Zaznaczył przy tym, że ma nadzieję, iż "Chiny zdadzą sobie sprawę, że czasy, w których zdzierały z USA i innych krajów, nie są już dłużej możliwe do utrzymania i akceptowania". Mimo to, chińskie rynki otworzyły się niewielkim wzrostem.
W Hongkongu indeks Hang Seng zyskał 3,1proc. do 20 886,79, a indeks Hang Seng Tech - 4,1 proc.
Chiński indeks CSI300 wzrósł o 1,7 proc.
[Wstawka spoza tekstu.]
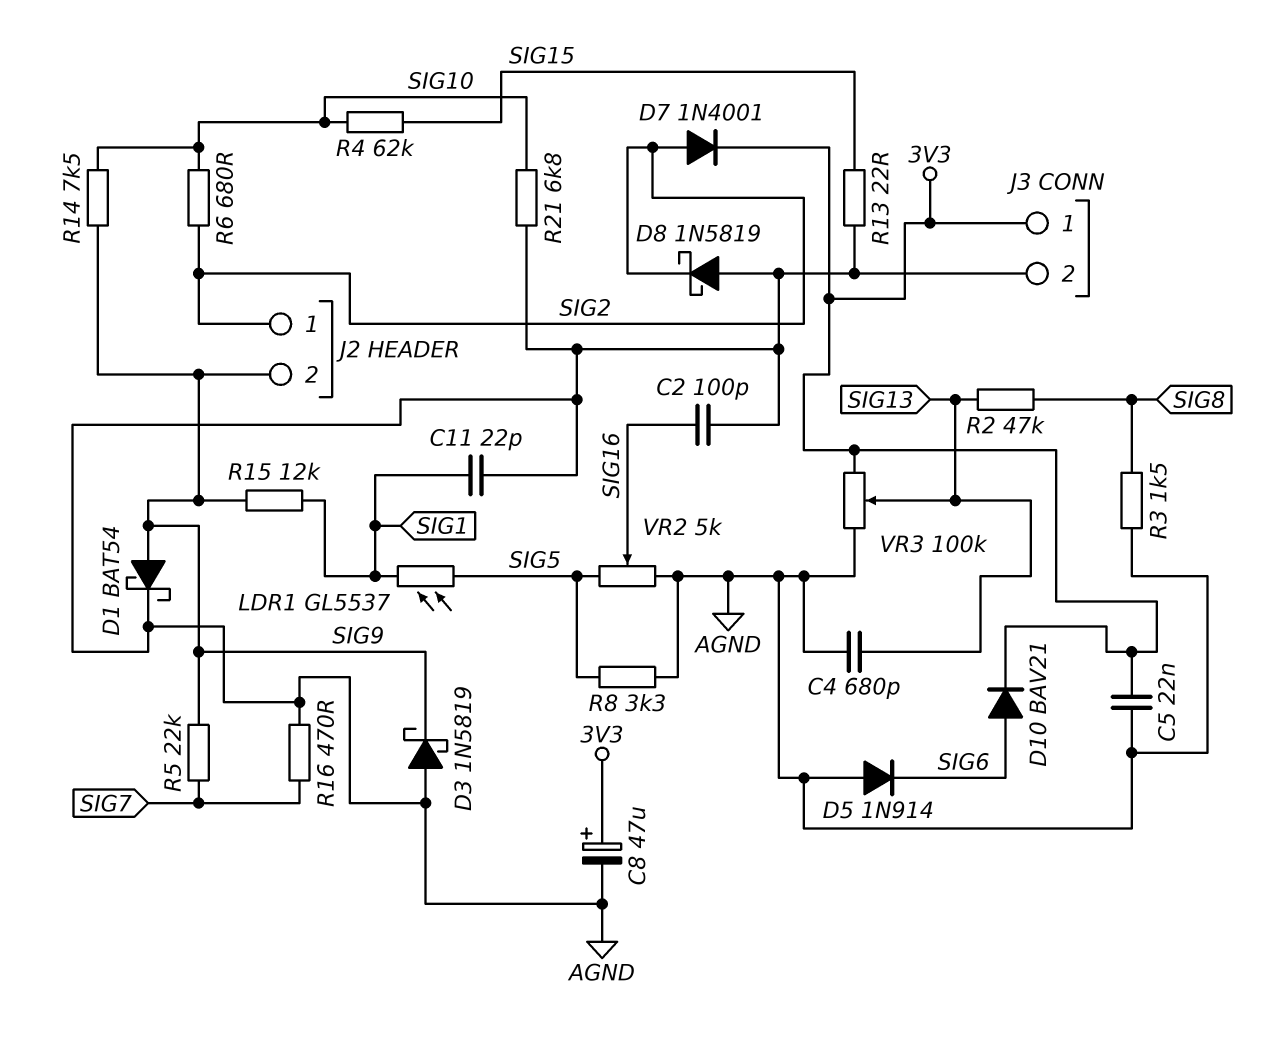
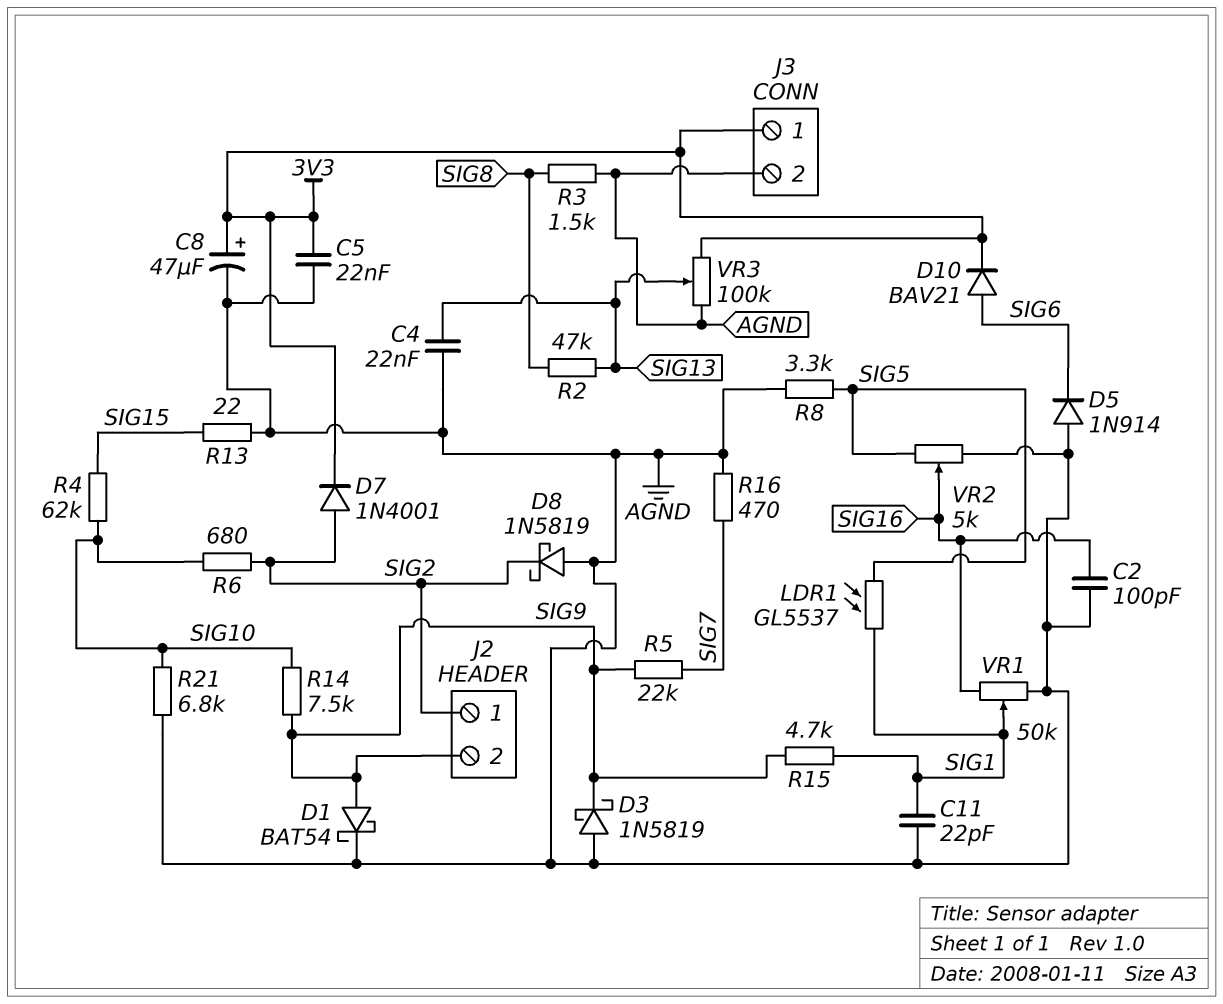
C4: 680pF (AGND, SIG13) -> 22nF (AGND, SIG13)
R15: 12k (SIG1, SIG9) -> 4.7k (SIG1, SIG9)
VR1: none -> 50k (AGND, SIG16, wiper SIG1)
Na plusie także Shanghai Composite Index I Shenzhen Composite Index, które rano zyskały odpowiednio 1,3 proc i 2 proc.
Donald Trump zapewniał, że nie wycofa się z wprowadzonych ceł. Kraje dzwonią do nas, całują mnie po tyłku, dobijają się, by zawrzeć umowę w sprawie ceł - zapewniał jeszcze w środę. Wygląda jednak na to, że zmiana nastrojów ekonomistów skłoniła go do refleksji.
Ludzie trochę wyskakują poza linię. Trochę się wystraszyli, ludzie się bali - stwierdził amerykański prezydent podczas spotkania z kierowcami rajdowymi przed Białym Domem, pytany o powody nagłego zawieszenia wysokich ceł nałożonych na prawie 60 państw świata, w tym UE.
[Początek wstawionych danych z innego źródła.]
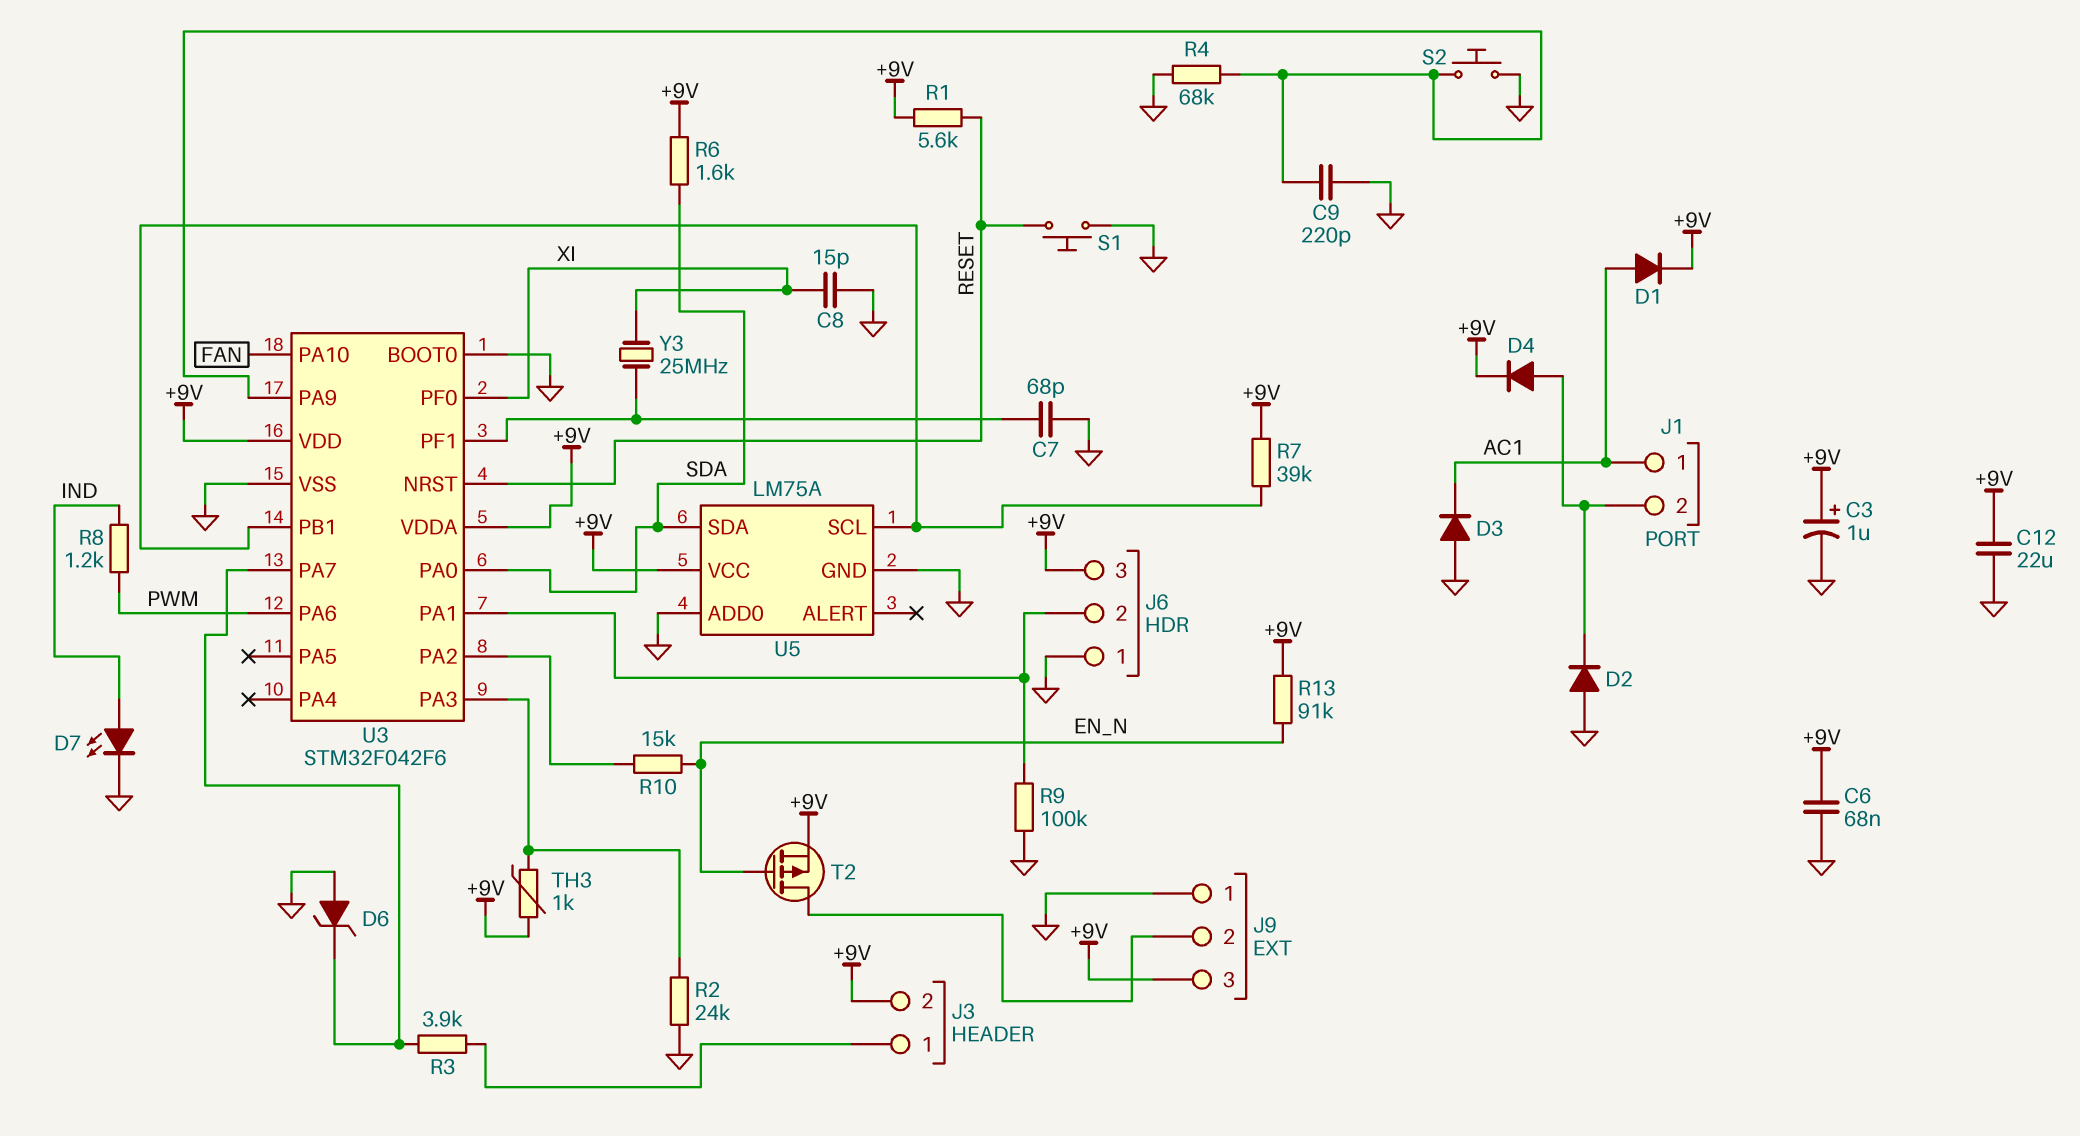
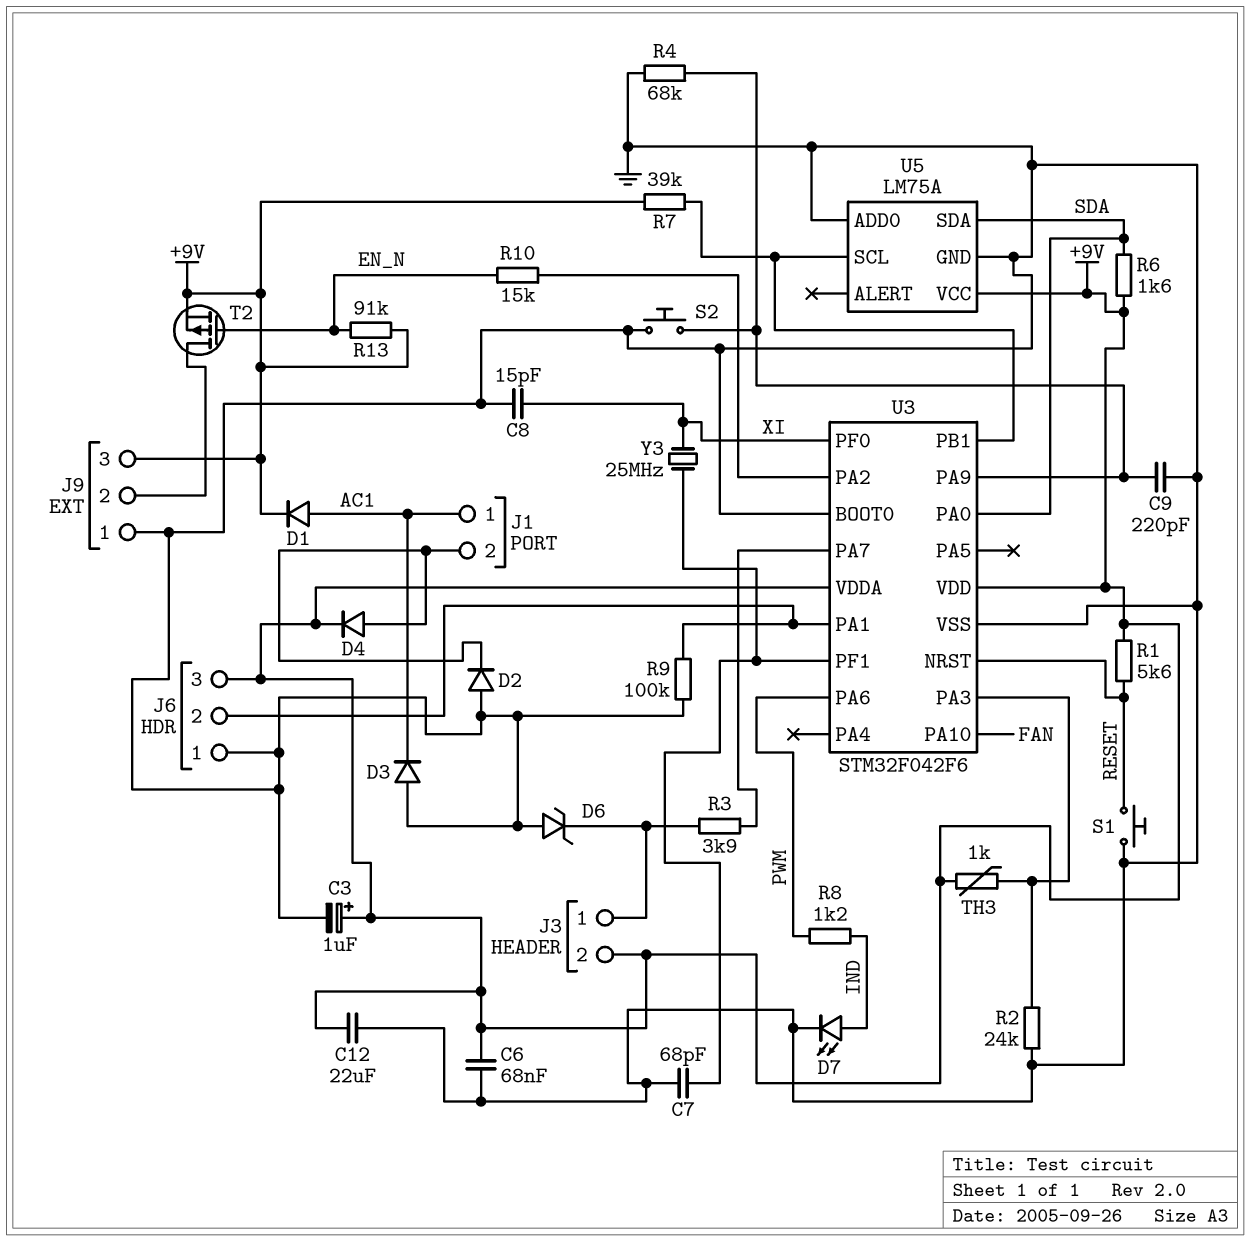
D6: zener (A GND, K U3/PA7) -> zener (A GND, K J3/1)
Trump odpowiedział, że obserwował rynki finansowe, które w ostatnich dniach były "ponure", a ludzie obserwujący gwałtownie rosnącą rentowność amerykańskich obligacji we wtorek "zaczęli odczuwać mdłości".
W ramach działań odwetowych chińskie ministerstwo finansów ogłosiło w środę zwiększenie ceł na towary importowane z USA z zapowiadanych wcześniej 34 proc. do 84 proc. Weszły one w życie w czwartek o godz. 12:01 czasu lokalnego (godz. 6:01 w Polsce).
Po środowej decyzji Trumpa ceny akcji na Wall Street zanotowały błyskawiczne i olbrzymie wzrosty, odrabiając dużą część strat z ostatnich czterech dni. W ciągu kilku minut po ogłoszeniu wskaźnik Dow Jones wzrósł o prawie 7 proc., zaś technologiczny NASDAQ - o 10 proc.
Eksperci cytowani przez agencję AFP postrzegają jednak, że niepewność co do polityki taryfowej USA nadal istnieje. Wzrostom na giełdach towarzyszy spadek cen ropy i wzrost wartości jena, co wskazuje na utrzymującą się nerwowość inwestorów.